◆ **Document text**:

•••••

Thursday, May 31, 2007

Thanks ( 2 years of blogging)

Like most folk, I’ve had my share of things that I’ve done and a certain number of disappointments. As a writer, I’ve had a lot more of the latter than the former. For many years, I’ve probably gotten along on the too common fantasy that someday someone in a position to help would “find my writing”. I’d then be rescued from the embarrassment of telling people that I write then having to explain that I’ve never been published by any publication that any normal person would recognize. Even worse, it turns out that everyone writes or thinks they can write and basically I’ve never had anything that separates what I do from what they do.

Over time, I’ve told fewer people in my regular life that I write creatively. Also, most of the people in my life who know that I do write ask less and less about it these days nor do they show any interest whatsoever if the topic does happen to come up. It’s been one of those things in my life that most people around me treat as a “tacit” failure. I’m pretty sure they think they’re being polite by not asking me about it. In the meantime, we talk about their kids, jobs, vacations, home woes, etc. and sad to say I have no idea what they may be dreaming about or yearning for either. Perhaps that’s the nature of middle-aged friendship or now that I’m well into middle-age I’m just a crummy friend.

Anyway, I had planned to post about the fact that this blog is now two years old, but I didn’t get the chance because I had too many other things to write about. For someone who battled “writer’s block” for many years, that’s an accomplishment. I also set a goal early this year of getting to a hundred thousand visitors by the end of 2007. I crossed that in Mid-May and am currently closing in on a hundred and twenty thousand.

Of course, this has come at a price. My family thinks I’m nuts and my wife has probably rightly not been happy with the way I obsessively check my hit counts. She’s repeatedly counseled me that it’s more important to write something that I’m proud of and have absolutely no readers than it is to spending so much of my time counting and analyzing my hits. There’s a logic to what she says. Most everything my wife does tell me makes sense. It’s just that I’ve internalized this belief that if no one reads what I write, it’s not real. Anyway, crossing a hundred thousand visitors is a big deal to me.

I know that doesn’t make my blog commercial. In fact, my dreams of any editors, publishers, agents, better known writers finding me here have never materialized. Well, one writer did find me here, but none of her e-mail addresses worked or she never responded to the e-mails that I sent to the three different addresses I found for her. Otherwise, I might as well just be sitting here on my URL and talking to a volleyball.

There are a lot of blogs that get a hundred thousand hits in a day. I also suspect that several thousand of my hits are me looking at or revising my site. Still, beyond the fact that I’m sort of obsessive-compulsive about numbers of any kind, I feel good to have gotten to my goal. Now I can say, “Yes, I write and my blog has had a hundred thousand visitors.”

•••••

◆ **Excerpted records**:
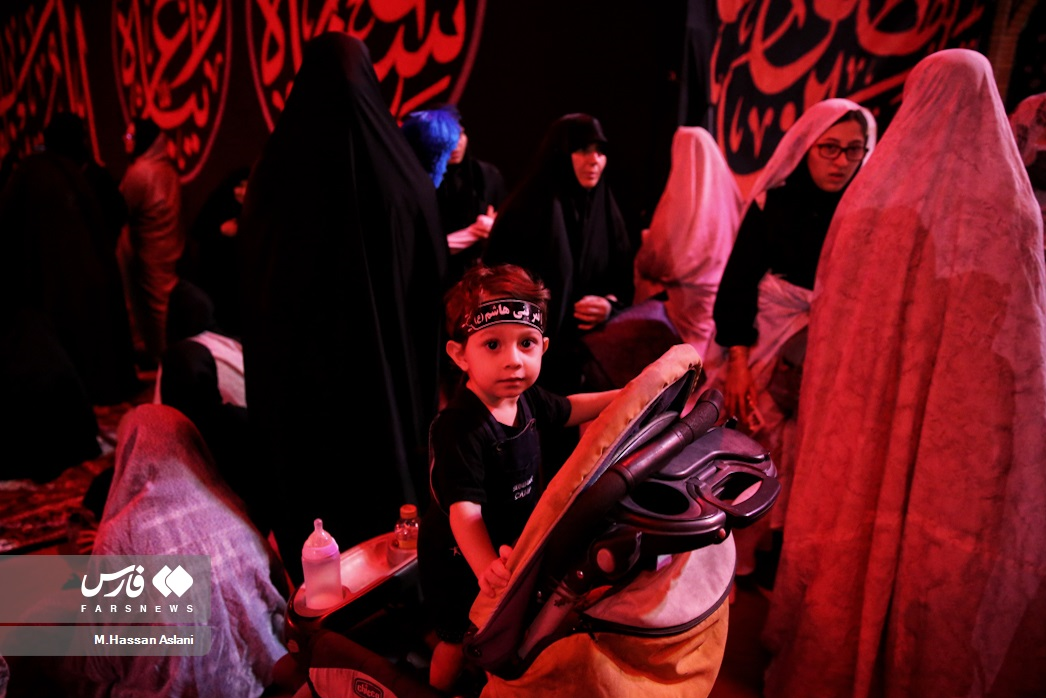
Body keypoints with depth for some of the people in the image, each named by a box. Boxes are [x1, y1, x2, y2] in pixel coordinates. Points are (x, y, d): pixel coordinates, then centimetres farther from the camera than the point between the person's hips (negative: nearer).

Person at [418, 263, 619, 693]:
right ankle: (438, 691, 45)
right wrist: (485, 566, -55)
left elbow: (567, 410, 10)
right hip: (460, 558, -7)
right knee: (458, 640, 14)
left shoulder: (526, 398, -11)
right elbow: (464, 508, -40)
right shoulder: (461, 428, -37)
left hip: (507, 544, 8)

•••••

◆ **Complete the following**:
1/ According to the blog post, when did the author pass the goal of a hundred thousand visitors?
2/ Quote a passage from the blog post. Begin at the words "Thursday, May 31, 2007" and stop after "what they do.".
3/ Render this sentence from the blog post in Spanish: "There are a lot of blogs that get a hundred thousand hits in a day."

◆ **Answers for each item**:
1/ In mid-May.

2/
Thursday, May 31, 2007

Thanks ( 2 years of blogging)

Like most folk, I’ve had my share of things that I’ve done and a certain number of disappointments. As a writer, I’ve had a lot more of the latter than the former. For many years, I’ve probably gotten along on the too common fantasy that someday someone in a position to help would “find my writing”. I’d then be rescued from the embarrassment of telling people that I write then having to explain that I’ve never been published by any publication that any normal person would recognize. Even worse, it turns out that everyone writes or thinks they can write and basically I’ve never had anything that separates what I do from what they do.

3/ Hay muchos blogs que reciben cien mil visitas en un día.